Et c'est là que, à la fois, on arrive à un intéressant paradoxe, et qu'on touche à l'universel. Commentant le mécanisme qui a conduit à la crise boursière de l'an 2000, l'effondrement des valeurs de la nouvelle économie, Warren Buffett, dans sa lettre à ses actionnaires, introduisait ce qui allait devenir un de ses plus célèbres aphorismes. S'inquiétant de l'effet soporifique de l'argent facile, il comparait le comportement des investisseurs à celui de Cendrillon au bal : "ils savent que participer trop longtemps à la fête - c'est à dire continuer à spéculer sur des compagnies dont les valorisations sont délirantes par rapport aux revenus qu'elles sont susceptibles de générer à l'avenir - ne leur laissera pour finir que des souris et des citrouilles. Mais malgré tout, ils détesteraient rater une seule minute de la fête de l'année. Aussi, dans leur vertige, les participants prévoient-ils tous de partir quelques secondes avant minuit. Mais il y a un problème : ils dansent dans une salle dont les pendules n'ont pas d'aiguilles". Qu'il s'agisse de cette bulle-là, qui vit naître, avec en particulier l'inégalable ZipiZ, les premiers héros d'une méchanceté propre au Web, de la crise des pays émergents de 1997, lorsque, disait-on, la Thaïlande était devenue le troisième acheteur mondial de Mercedes-Benz, de la croissance vertigineuse des prix de l'immobilier américain qui s'abîma dans la crise dite des subprimes, ou du problème bien plus récurrent des excès de la dette publique, le mécanisme est toujours identique. Les acteurs, actionnaires, spéculateurs, ou simples citoyens, ont tous conscience du danger auquel ils s'exposent par leur comportement dépensier. Mais ils savent aussi qu'en se retirant du jeu, ils perdent l'espoir de gains futurs. Et cette perte est d'autant plus douloureuse lorsque, pour rembourser leur dette, il doivent à la fois renoncer à la facilité de l'endettement, et se priver d'une partie de leurs revenus.

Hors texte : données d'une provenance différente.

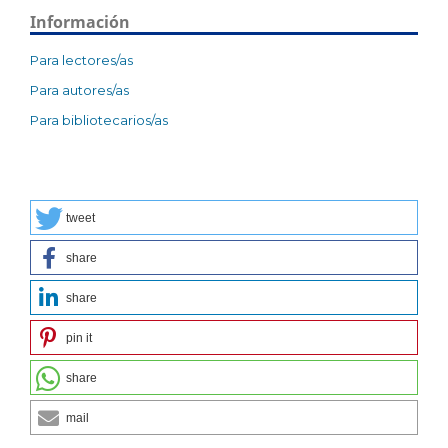
Información
Para lectores/as
Para autores/as
Para bibliotecarios/as
tweet
share
share
pin it
share
mail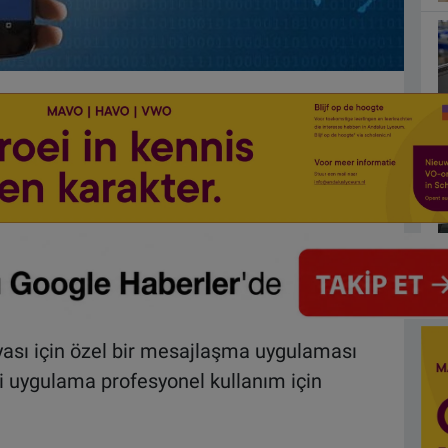
ası için özel bir mesajlaşma uygulaması
li uygulama profesyonel kullanım için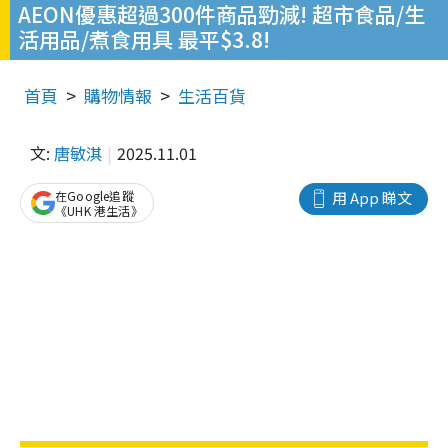
AEON優惠超過300件商品勁減! 超市食品/生
活用品/煮食用具 最平$3.8!
首頁
購物情報
生活百貨
文:
唐敏淇
2025.11.01
在Google追蹤
用 App 睇文
《UHK 港生活》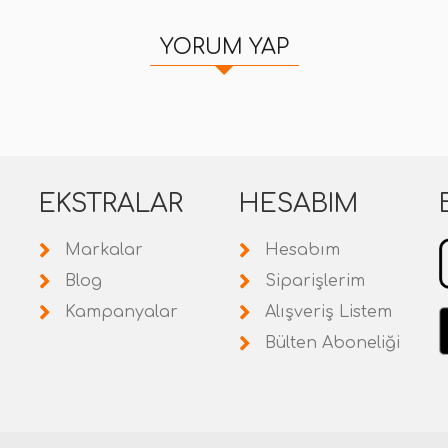
YORUM YAP
EKSTRALAR
HESABIM
Markalar
Hesabım
Blog
Siparişlerim
Kampanyalar
Alışveriş Listem
Bülten Aboneliği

Aussi, plutôt que d'abandonner la partie, sont-ils prêts à inventer les justifications qui leur permettront de continuer, ne serait-ce qu'en désignant un coupable, mais aussi à trouver n'importe quel expédient, pourvu qu'il garantisse quelques minutes de sursis. Tel est le rôle que joue l'aide que les pays de la Communauté devraient accorder à la Grèce et qui, pour une fois, fait l'actualité à New York : peut-être qu'en cherchant bien, sur cette maudite pendule sans aiguilles, on finira par trouver un bouton arrêt.